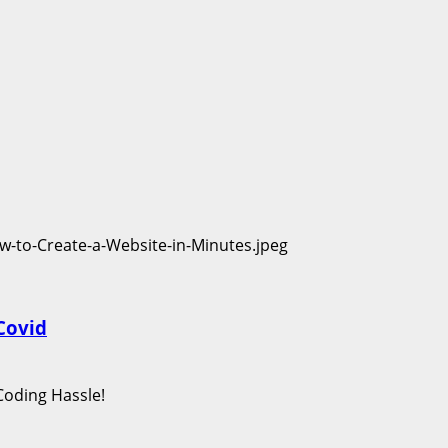
Covid
Coding Hassle!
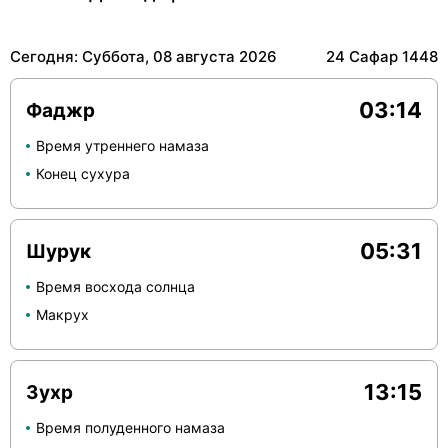
Сегодня: Суббота, 08 августа 2026
24 Сафар 1448
03:14
Фаджр
Время утреннего намаза
Конец сухура
05:31
Шурук
Время восхода солнца
Макрух
13:15
Зухр
Время полуденного намаза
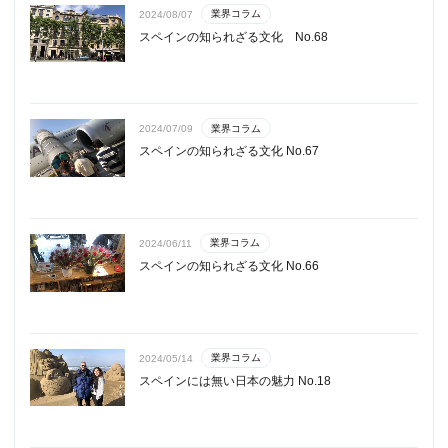
業界コラム
2024/08/07
スペインの知られざる文化 No.68
業界コラム
2024/07/09
スペインの知られざる文化 No.67
業界コラム
2024/06/11
スペインの知られざる文化 No.66
業界コラム
2024/05/14
スペインには無い日本の魅力 No.18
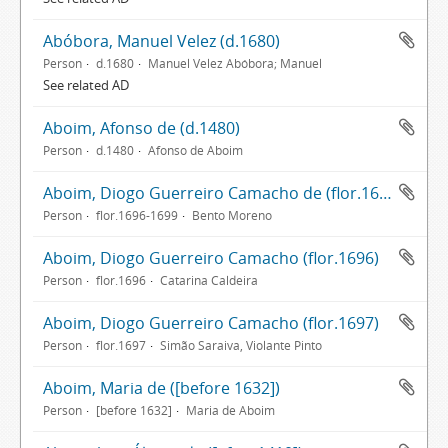
Abóbora, Manuel Velez (d.1680)
Person
d.1680
Manuel Velez Abóbora; Manuel
See related AD
Aboim, Afonso de (d.1480)
Person
d.1480
Afonso de Aboim
Aboim, Diogo Guerreiro Camacho de (flor.1696-1699)
Person
flor.1696-1699
Bento Moreno
Aboim, Diogo Guerreiro Camacho (flor.1696)
Person
flor.1696
Catarina Caldeira
Aboim, Diogo Guerreiro Camacho (flor.1697)
Person
flor.1697
Simão Saraiva, Violante Pinto
Aboim, Maria de ([before 1632])
Person
[before 1632]
Maria de Aboim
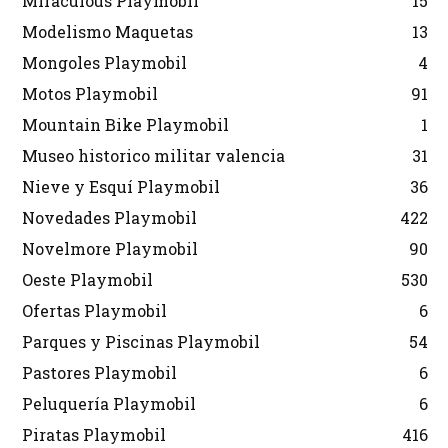
Miraculous Playmobil
15
Modelismo Maquetas
13
Mongoles Playmobil
4
Motos Playmobil
91
Mountain Bike Playmobil
1
Museo historico militar valencia
31
Nieve y Esquí Playmobil
36
Novedades Playmobil
422
Novelmore Playmobil
90
Oeste Playmobil
530
Ofertas Playmobil
6
Parques y Piscinas Playmobil
54
Pastores Playmobil
6
Peluquería Playmobil
6
Piratas Playmobil
416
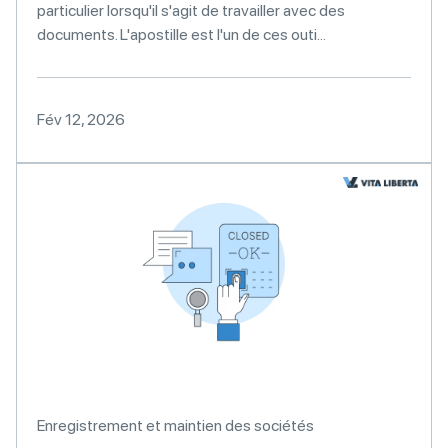
particulier lorsqu'il s'agit de travailler avec des
documents. L'apostille est l'un de ces outi...
Fév 12, 2026
Enregistrement et maintien des sociétés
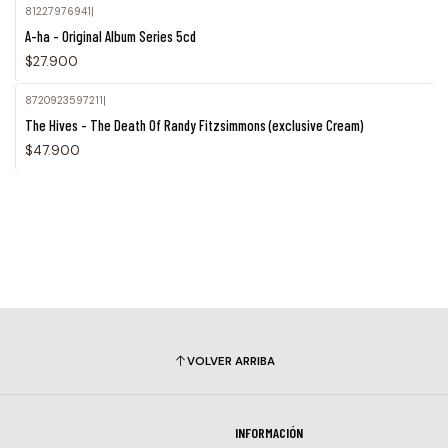
81227976941
|
A-ha - Original Album Series 5cd
$27.900
8720923597211
|
Agotado
The Hives - The Death Of Randy Fitzsimmons (exclusive Cream)
$47.900
VOLVER ARRIBA
INFORMACIÓN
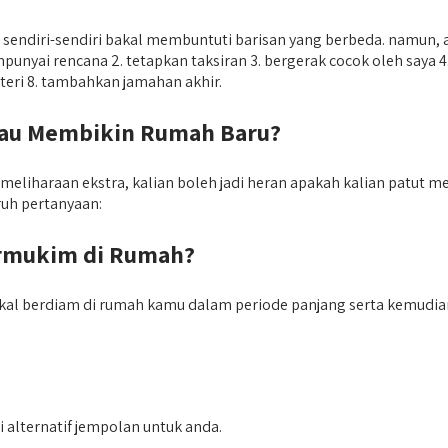
u sendiri-sendiri bakal membuntuti barisan yang berbeda. namun
yai rencana 2. tetapkan taksiran 3. bergerak cocok oleh saya 4. 
nteri 8. tambahkan jamahan akhir.
au Membikin Rumah Baru?
liharaan ekstra, kalian boleh jadi heran apakah kalian patut 
ruh pertanyaan:
rmukim di Rumah?
kal berdiam di rumah kamu dalam periode panjang serta kemudian 
 alternatif jempolan untuk anda.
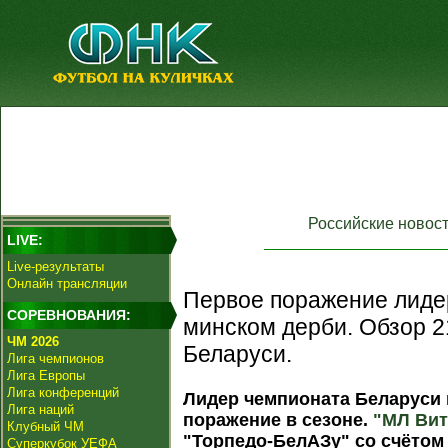
Российские новос
LIVE:
Live-результаты
Онлайн трансляции
Первое поражение лидер
СОРЕВНОВАНИЯ:
минском дерби. Обзор 2
ЧМ 2026
Беларуси.
Лига чемпионов
Лига Европы
Лига конференций
Лидер чемпионата Беларуси 
Лига наций
поражение в сезоне.
"МЛ Вит
Клубный ЧМ
"Торпедо-БелАЗу" со счётом 
Суперкубок УЕФА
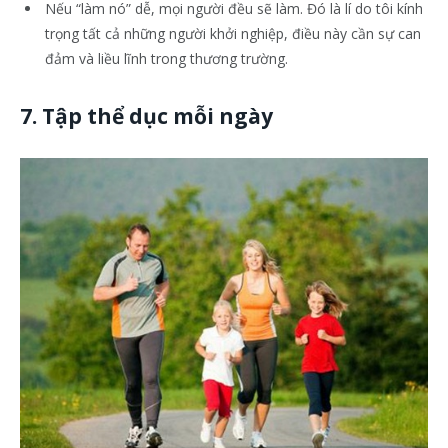
Nếu “làm nó” dễ, mọi người đều sẽ làm. Đó là lí do tôi kính
trọng tất cả những người khởi nghiệp, điều này cần sự can
đảm và liều lĩnh trong thương trường.
7. Tập thể dục mỗi ngày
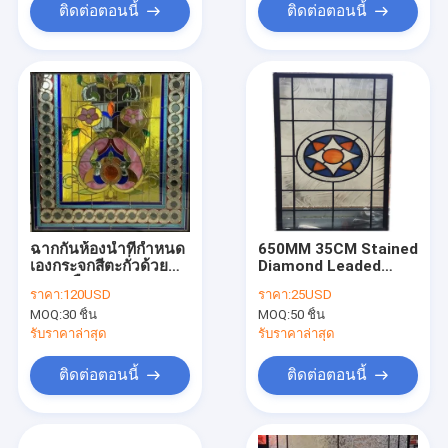
ติดต่อตอนนี้
ติดต่อตอนนี้
ฉากกั้นห้องน้ำที่กำหนด
650MM 35CM Stained
เองกระจกสีตะกั่วด้วย
Diamond Leaded
ทองเหลือง Caming
Glass Cabinet
ราคา:
120USD
ราคา:
25USD
หนา 1 "
Windows Satin Nickel
MOQ:
30 ชิ้น
MOQ:
50 ชิ้น
รับราคาล่าสุด
รับราคาล่าสุด
ติดต่อตอนนี้
ติดต่อตอนนี้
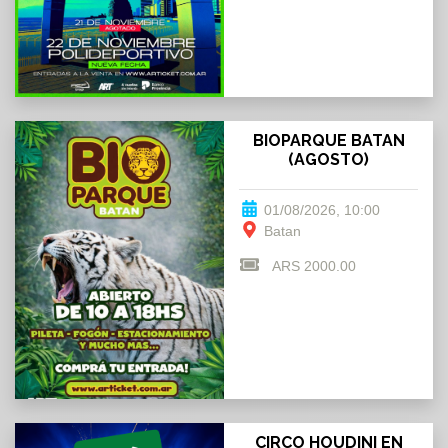
BIOPARQUE BATAN
(AGOSTO)
01/08/2026, 10:00
Batan
ARS 2000.00
CIRCO HOUDINI EN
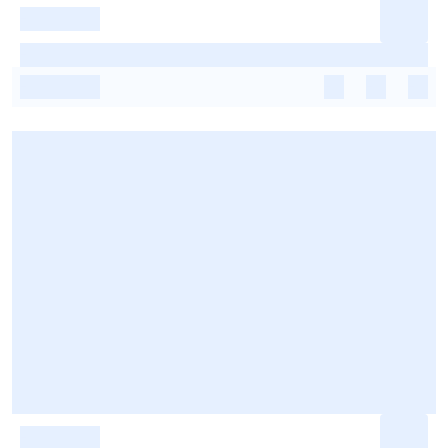
-
-
-
-
-
-
-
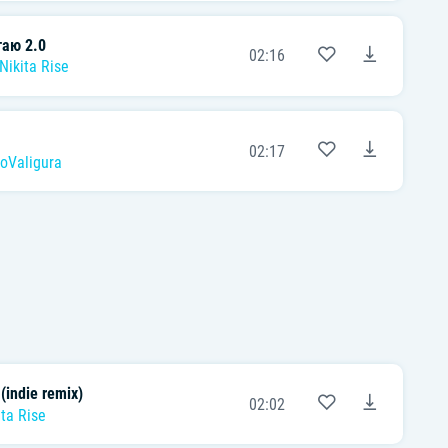
аю 2.0
02:16
Nikita Rise
02:17
oValigura
indiе remix)
02:02
ita Rise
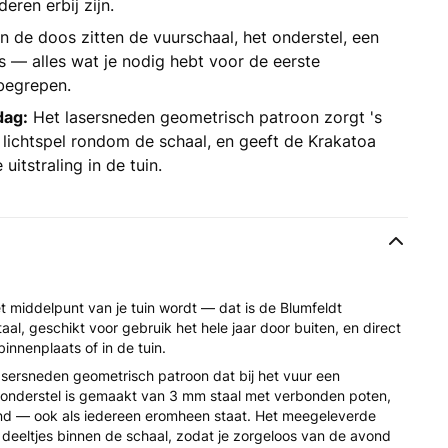
ren erbij zijn.
n de doos zitten de vuurschaal, het onderstel, een
— alles wat je nodig hebt voor de eerste
begrepen.
dag:
Het lasersneden geometrisch patroon zorgt 's
lichtspel rondom de schaal, en geeft de Krakatoa
uitstraling in de tuin.
t middelpunt van je tuin wordt — dat is de Blumfeldt
l, geschikt voor gebruik het hele jaar door buiten, en direct
binnenplaats of in de tuin.
asersneden geometrisch patroon dat bij het vuur een
et onderstel is gemaakt van 3 mm staal met verbonden poten,
and — ook als iedereen eromheen staat. Het meegeleverde
eeltjes binnen de schaal, zodat je zorgeloos van de avond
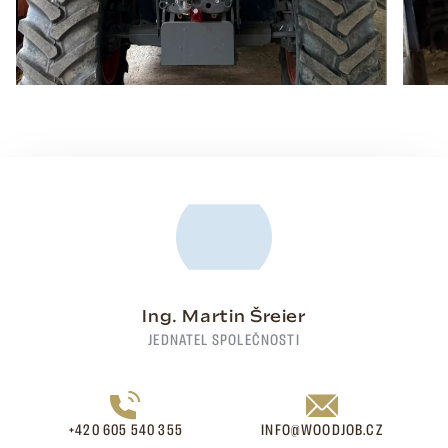
Ing. Martin Šreier
JEDNATEL SPOLEČNOSTI
+420 605 540 355
INFO@WOODJOB.CZ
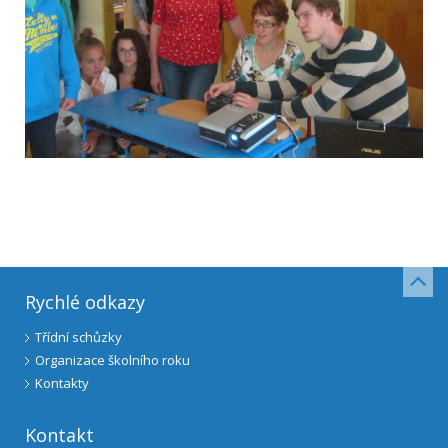
Rychlé odkazy
Třídní schůzky
Organizace školního roku
Kontakty
Kontakt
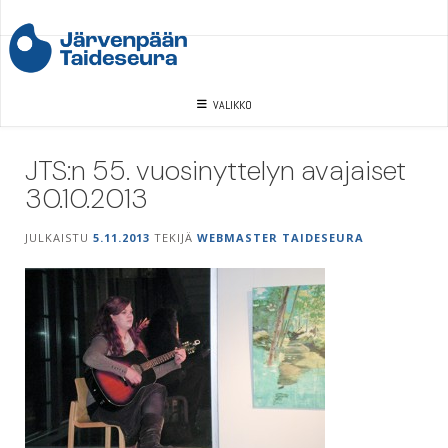
Skip
to
content
VALIKKO
JTS:n 55. vuosinyttelyn avajaiset
30.10.2013
JULKAISTU
5.11.2013
TEKIJÄ
WEBMASTER TAIDESEURA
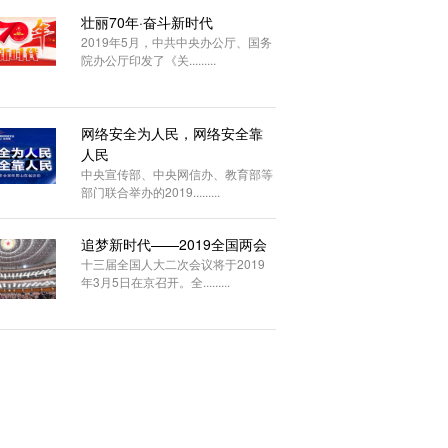
壮丽70年·奋斗新时代
2019年5月，中共中央办公厅、国务
院办公厅印发了《关.........
网络安全为人民，网络安全靠
人民
中央宣传部、中央网信办、教育部等
部门联合举办的2019.........
追梦新时代——2019全国两会
十三届全国人大二次会议将于2019
年3月5日在京召开。全.........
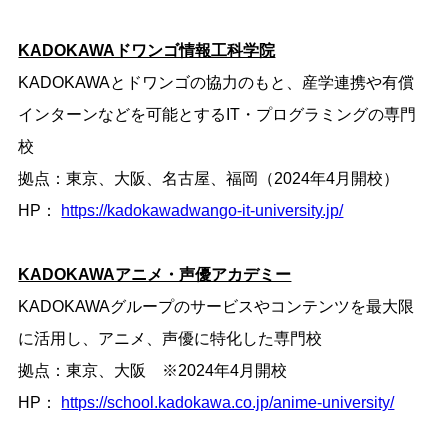
KADOKAWAドワンゴ情報工科学院
KADOKAWAとドワンゴの協力のもと、産学連携や有償
インターンなどを可能とするIT・プログラミングの専⾨
校
拠点：東京、大阪、名古屋、福岡（2024年4月開校）
HP：
https://kadokawadwango-it-university.jp/
KADOKAWAアニメ・声優アカデミー
KADOKAWAグループのサービスやコンテンツを最大限
に活用し、アニメ、声優に特化した専門校
拠点：東京、大阪 ※2024年4月開校
HP：
https://school.kadokawa.co.jp/anime-university/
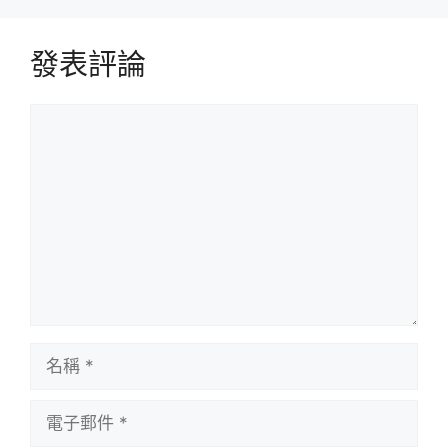
發表評論
評
論
名
稱
電
子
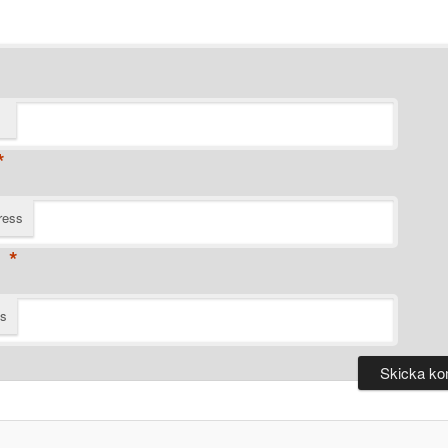
*
ress
*
ts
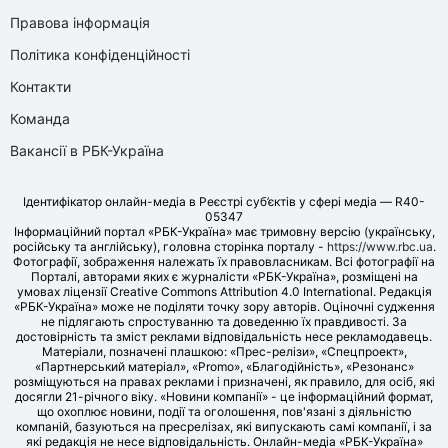
Правова інформація
Політика конфіденційності
Контакти
Команда
Вакансії в РБК-Україна
Ідентифікатор онлайн-медіа в Реєстрі суб’єктів у сфері медіа — R40-
05347
Інформаційний портал «РБК-Україна» має тримовну версію (українську,
російську та англійську), головна сторінка порталу -
https://www.rbc.ua
.
Фотографії, зображення належать їх правовласникам. Всі фотографії на
Порталі, авторами яких є журналісти «РБК-Україна», розміщені на
умовах ліцензії Creative Commons Attribution 4.0 International. Редакція
«РБК-Україна» може не поділяти точку зору авторів. Оціночні судження
не підлягають спростуванню та доведенню їх правдивості. За
достовірність та зміст реклами відповідальність несе рекламодавець.
Матеріали, позначені плашкою: «Прес-релізи», «Спецпроект»,
«Партнерський матеріал», «Promo», «Благодійність», «Резонанс»
розміщуються на правах реклами і призначені, як правило, для осіб, які
досягли 21-річного віку. «Новини компанії» - це інформаційний формат,
що охоплює новини, події та оголошення, пов'язані з діяльністю
компаній, базуються на пресрелізах, які випускають самі компанії, і за
які редакція не несе відповідальність. Онлайн-медіа «РБК-Україна»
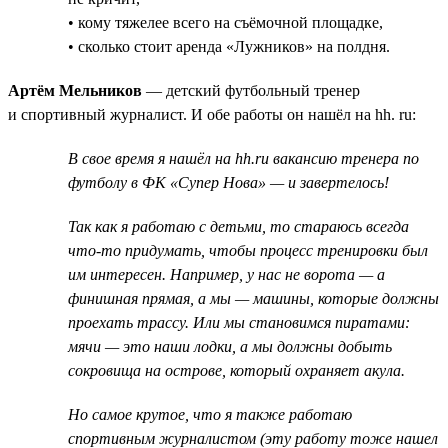
• кому тяжелее всего на съёмочной площадке,
• сколько стоит аренда «Лужников» на полдня.
Артём Мельников
— детский футбольный тренер
и спортивный журналист. И обе работы он нашёл на hh. ru:
В свое время я нашёл на hh.ru вакансию тренера по
футболу в ФК «Супер Нова» — и завертелось!
Так как я работаю с детьми, то стараюсь всегда
что-то придумать, чтобы процесс тренировки был
им интересен. Например, у нас не ворота — а
финишная прямая, а мы — машины, которые должны
проехать трассу. Или мы становимся пиратами:
мячи — это наши лодки, а мы должны добыть
сокровища на острове, который охраняет акула.
Но самое крутое, что я также работаю
спортивным журналистом (эту работу тоже нашел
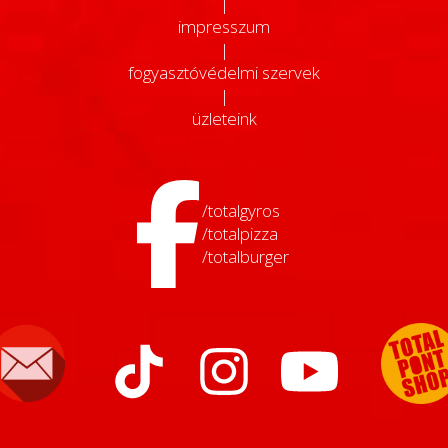
|
impresszum
|
fogyasztóvédelmi szervek
|
üzleteink
/totalgyros
/totalpizza
/totalburger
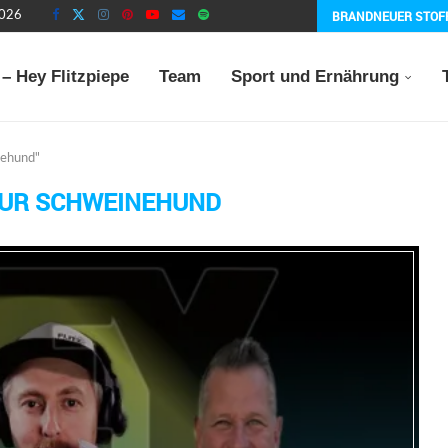
BRANDNEUER STOF
2026
– Hey Flitzpiepe
Team
Sport und Ernährung
nehund"
OUR SCHWEINEHUND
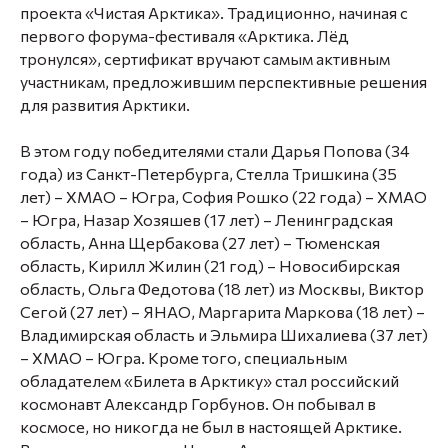
проекта «Чистая Арктика». Традиционно, начиная с
первого форума-фестиваля «Арктика. Лёд
тронулся», сертификат вручают самым активным
участникам, предложившим перспективные решения
для развития Арктики.
В этом году победителями стали Дарья Попова (34
года) из Санкт-Петербурга, Стелла Тришкина (35
лет) – ХМАО – Югра, София Рошко (22 года) – ХМАО
– Югра, Назар Хозяшев (17 лет) – Ленинградская
область, Анна Щербакова (27 лет) – Тюменская
область, Кирилл Жилин (21 год) – Новосибирская
область, Ольга Федотова (18 лет) из Москвы, Виктор
Сегой (27 лет) – ЯНАО, Маргарита Маркова (18 лет) –
Владимирская область и Эльмира Шихалиева (37 лет)
– ХМАО – Югра. Кроме того, специальным
обладателем «Билета в Арктику» стал российский
космонавт
Александр Горбунов.
Он побывал в
космосе, но никогда не был в настоящей Арктике.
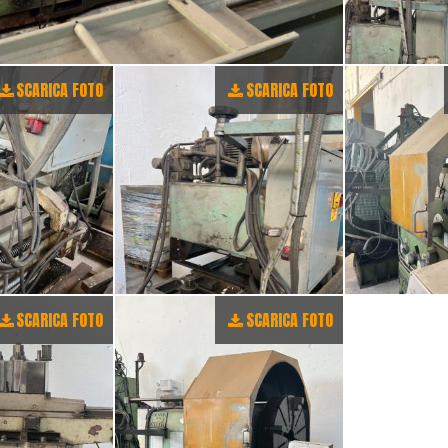
SCARICA FOTO
SCARICA FOTO
SCARICA FOTO
SCARICA FOTO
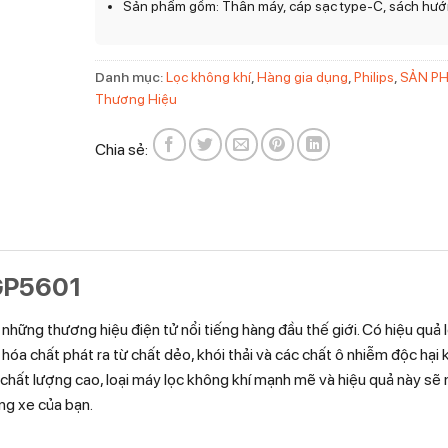
Sản phẩm gồm: Thân máy, cáp sạc type-C, sách hướ
Danh mục:
Lọc không khí
,
Hàng gia dụng
,
Philips
,
SẢN P
Thương Hiệu
Chia sẻ:
 GP5601
những thương hiệu điện tử nổi tiếng hàng đầu thế giới. Có hiệu quả 
c hóa chất phát ra từ chất dẻo, khói thải và các chất ô nhiễm độc hại 
n chất lượng cao, loại máy lọc không khí mạnh mẽ và hiệu quả này sẽ
ong xe của bạn.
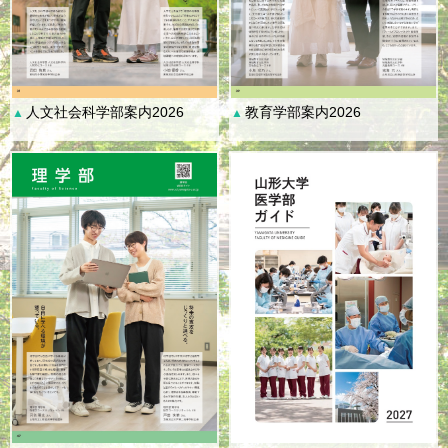
人文社会科学部案内2026
教育学部案内2026
▲
▲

_____

[YOUR INSTRUCTIONS]:
Please give the number of lines above containing "những" and nothing else.

[EXERCISE ANSWER]:
2